Dyes needing more than 100 parts by weight of oil:
- ivory - 112,
- asphalt - 127,
- roasted sienna - 150,
- natural sienna - 240.
Dyes can be rubbed with oil both by hand and by machine.
Dyes that combine poorly with oil are grated in two stages (zinc white, ultramarine). After the first rubbing, they are left alone for 24 hours. They then become runny and liquid. More dye is then added to them.
The more intense the dye, the thinner it must be grated.
The following dyes belong to this group:
- yellow and red ochres,
- iron reds and other metal oxides,
- organic blacks,
- cinnabar,
- natural and burnt umber,
- ultramarine,
- lead white.
Coarser rubbed paints include:
- yellow chrome,
- manganese,
- cobalt,
- ultramarine green,
- schweinfurt green,
- smalta.
The above dyes lose their color when grated finely.
Some dyes (e.g., zinc white) are fine enough on their own that they just need a good mixing with oil.
After prolonged storage of oil paints, heavier ones (e.g., cinnabar, caput mortuum) and light ones (e.g., cobalt, ultramarine) give off oil, thicken, gelatinize or harden and become unusable.
These changes are caused by the interaction of binders and paints.
All cracklings jellify.
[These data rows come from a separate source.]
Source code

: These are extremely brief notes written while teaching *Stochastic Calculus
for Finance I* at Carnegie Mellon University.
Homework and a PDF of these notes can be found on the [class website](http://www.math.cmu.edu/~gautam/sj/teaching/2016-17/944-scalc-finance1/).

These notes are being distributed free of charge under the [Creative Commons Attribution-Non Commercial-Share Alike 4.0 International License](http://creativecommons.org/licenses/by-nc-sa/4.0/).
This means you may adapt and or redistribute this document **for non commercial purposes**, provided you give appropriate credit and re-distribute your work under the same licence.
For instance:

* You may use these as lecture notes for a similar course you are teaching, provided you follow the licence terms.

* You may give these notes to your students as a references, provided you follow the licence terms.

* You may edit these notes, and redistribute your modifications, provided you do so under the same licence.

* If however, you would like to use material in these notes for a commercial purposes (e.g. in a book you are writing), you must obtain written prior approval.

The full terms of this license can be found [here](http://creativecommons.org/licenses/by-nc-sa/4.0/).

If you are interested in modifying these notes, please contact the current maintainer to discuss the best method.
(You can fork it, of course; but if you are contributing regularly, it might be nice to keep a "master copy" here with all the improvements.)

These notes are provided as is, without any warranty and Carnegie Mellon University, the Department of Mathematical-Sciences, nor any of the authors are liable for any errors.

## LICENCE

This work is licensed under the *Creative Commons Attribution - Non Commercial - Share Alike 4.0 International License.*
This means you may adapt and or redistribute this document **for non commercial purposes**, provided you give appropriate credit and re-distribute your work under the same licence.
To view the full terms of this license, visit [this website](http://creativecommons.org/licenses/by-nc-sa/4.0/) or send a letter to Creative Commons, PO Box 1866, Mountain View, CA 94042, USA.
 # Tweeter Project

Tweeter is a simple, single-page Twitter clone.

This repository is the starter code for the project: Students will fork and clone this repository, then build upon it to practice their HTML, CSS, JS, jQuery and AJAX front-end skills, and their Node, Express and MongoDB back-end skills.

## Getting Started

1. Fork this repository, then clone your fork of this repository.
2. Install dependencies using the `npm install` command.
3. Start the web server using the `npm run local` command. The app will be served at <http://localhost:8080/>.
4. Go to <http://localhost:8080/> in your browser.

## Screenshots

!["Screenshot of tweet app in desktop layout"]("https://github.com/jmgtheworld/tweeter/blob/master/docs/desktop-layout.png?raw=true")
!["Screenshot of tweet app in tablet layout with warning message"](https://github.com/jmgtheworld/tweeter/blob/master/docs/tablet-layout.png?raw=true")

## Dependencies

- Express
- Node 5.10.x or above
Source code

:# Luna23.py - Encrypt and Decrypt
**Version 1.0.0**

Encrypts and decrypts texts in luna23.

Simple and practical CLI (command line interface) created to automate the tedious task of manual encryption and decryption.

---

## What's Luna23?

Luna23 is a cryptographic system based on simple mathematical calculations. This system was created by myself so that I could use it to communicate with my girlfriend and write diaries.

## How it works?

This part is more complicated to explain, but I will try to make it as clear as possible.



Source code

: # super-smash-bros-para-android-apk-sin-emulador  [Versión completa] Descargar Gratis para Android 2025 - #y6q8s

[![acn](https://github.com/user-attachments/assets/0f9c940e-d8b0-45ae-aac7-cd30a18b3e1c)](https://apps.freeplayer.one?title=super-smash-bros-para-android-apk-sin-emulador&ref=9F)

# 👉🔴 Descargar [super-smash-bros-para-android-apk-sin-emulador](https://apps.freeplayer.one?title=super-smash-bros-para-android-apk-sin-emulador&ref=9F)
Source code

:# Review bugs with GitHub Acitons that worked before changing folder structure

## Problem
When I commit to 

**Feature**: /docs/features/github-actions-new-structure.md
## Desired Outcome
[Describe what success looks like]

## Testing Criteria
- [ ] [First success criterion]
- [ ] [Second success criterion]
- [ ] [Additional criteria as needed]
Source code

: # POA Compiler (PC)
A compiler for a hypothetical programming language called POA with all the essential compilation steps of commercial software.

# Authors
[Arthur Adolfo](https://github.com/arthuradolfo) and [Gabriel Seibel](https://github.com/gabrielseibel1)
Dyes that have metal compounds in their composition (gley, minia, zinc white) harden.
Paints grated on oxidized or untreated oil harden most often.
Poorly purified oil contains water and protein bodies in it, and as a result it becomes bitter - it breaks down into free fatty acids and glycerin.
The resulting fatty acids react with lead, copper and, in part, zinc dyes to form soaps that promote paint hardening.
In oil painting, similar changes are caused by the action of resin acids on oil. In addition, in these paints, resin can be released from dissolving oils, which also causes hardening.
To remove this defect, the paint must be grated a second time and, with excess oil, drained on blotting paper.
Cinnabar, the longer it is in the tube, the sooner it darkens later on the painting.
It is best to grind the paints by hand, because then we are sure of their quality - it is easier to adjust their fineness accordingly.